Launched in 2011, the SAFE Project aims to understand the ecological consequences of forest fragmentation. This study collated data from 82 datasets, collected across various forest plots over five years, using advanced sampling techniques.
Researchers analysed critical ecological factors, including canopy height, soil nutrients, carbon storage, species diversity, and ecosystem functions, employing linear mixed-effects models to assess the impact of different levels of disturbance.
Selective logging and the conversion of forests to oil palm plantations were linked to severe biodiversity loss. Old-growth forests were found to host the richest biodiversity, supporting a wide range of soil microbes, insects, birds, and bats. In contrast, logged forests exhibited reduced species richness, while oil palm plantations experienced drastic declines in biodiversity.
Sensitive species, particularly soil fungi and ectomycorrhizal communities essential for forest health, were heavily affected. Disturbance-tolerant species, such as certain bacteria and generalist insects, became more dominant in degraded habitats, while mature forest-dependent species disappeared.
Populations of birds, bats, and beetles also declined significantly, especially in oil palm plantations, where canopy-dependent and soil-associated species were most at risk.
Biodiversity’s response of to disturbances was nuanced. Some bat species adapted to moderately logged forests, showing slight population increases. However, this trend reversed in highly degraded habitats.
Soil microbial communities showed mixed responses. While bacterial richness improved in some disturbed areas, fungi, particularly those supporting dipterocarp trees, were highly sensitive to logging and land-use changes.
Structural changes were evident in logged forests, with lower canopy heights and fewer large trees. Oil palm plantations, meanwhile, exhibited a simplified canopy structure.
Indicators of carbon storage and soil health declined significantly in logged and converted forests.
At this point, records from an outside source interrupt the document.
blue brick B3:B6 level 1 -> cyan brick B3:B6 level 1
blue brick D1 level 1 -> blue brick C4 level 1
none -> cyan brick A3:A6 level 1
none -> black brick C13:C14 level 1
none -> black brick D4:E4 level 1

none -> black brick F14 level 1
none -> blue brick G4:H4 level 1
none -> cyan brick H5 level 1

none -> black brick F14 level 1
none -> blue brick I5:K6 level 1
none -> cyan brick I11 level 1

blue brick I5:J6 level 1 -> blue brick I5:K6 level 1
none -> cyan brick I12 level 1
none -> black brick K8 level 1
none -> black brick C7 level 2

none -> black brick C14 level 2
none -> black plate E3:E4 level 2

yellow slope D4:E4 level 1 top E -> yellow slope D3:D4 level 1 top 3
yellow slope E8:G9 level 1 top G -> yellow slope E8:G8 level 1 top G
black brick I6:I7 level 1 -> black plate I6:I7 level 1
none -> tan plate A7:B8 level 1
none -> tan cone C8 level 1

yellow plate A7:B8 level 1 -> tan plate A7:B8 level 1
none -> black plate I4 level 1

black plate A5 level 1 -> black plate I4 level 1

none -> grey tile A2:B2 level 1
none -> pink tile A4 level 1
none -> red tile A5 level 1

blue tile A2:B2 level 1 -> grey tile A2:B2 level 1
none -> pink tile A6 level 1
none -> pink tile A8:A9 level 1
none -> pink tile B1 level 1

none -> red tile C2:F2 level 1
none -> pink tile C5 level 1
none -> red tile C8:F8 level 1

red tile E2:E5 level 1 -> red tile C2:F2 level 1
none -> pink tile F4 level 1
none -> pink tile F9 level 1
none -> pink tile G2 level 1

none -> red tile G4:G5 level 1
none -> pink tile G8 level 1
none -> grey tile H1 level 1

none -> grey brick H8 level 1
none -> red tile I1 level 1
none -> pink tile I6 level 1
Above-ground carbon storage and soil health markers were particularly affected. While some ecosystem functions, like litter decomposition, remained resilient, crucial processes such as nutrient cycling were severely impacted in oil palm plantations.
The findings underscored the importance of preserving old-growth forests and recognising the ecological value of moderately logged forests. Maintaining riparian reserves and high-carbon stock areas within agricultural regions, as recommended by the Roundtable on Sustainable Palm Oil, could help mitigate biodiversity loss.
Lead researcher Charles J Marsh, from Yale University’s Department of Ecology and Evolution, emphasised the sensitivity of forest structure to even low-intensity logging. He called for global efforts to minimise disturbances in healthy forests, restore degraded lands, and promote sustainable land-use practices.
Although focused on lowland tropical forests in Sabah, the study provided a framework for similar ecosystem-wide research in other tropical regions. Future studies could investigate whether these findings hold true across varied landscapes and broader land-use contexts.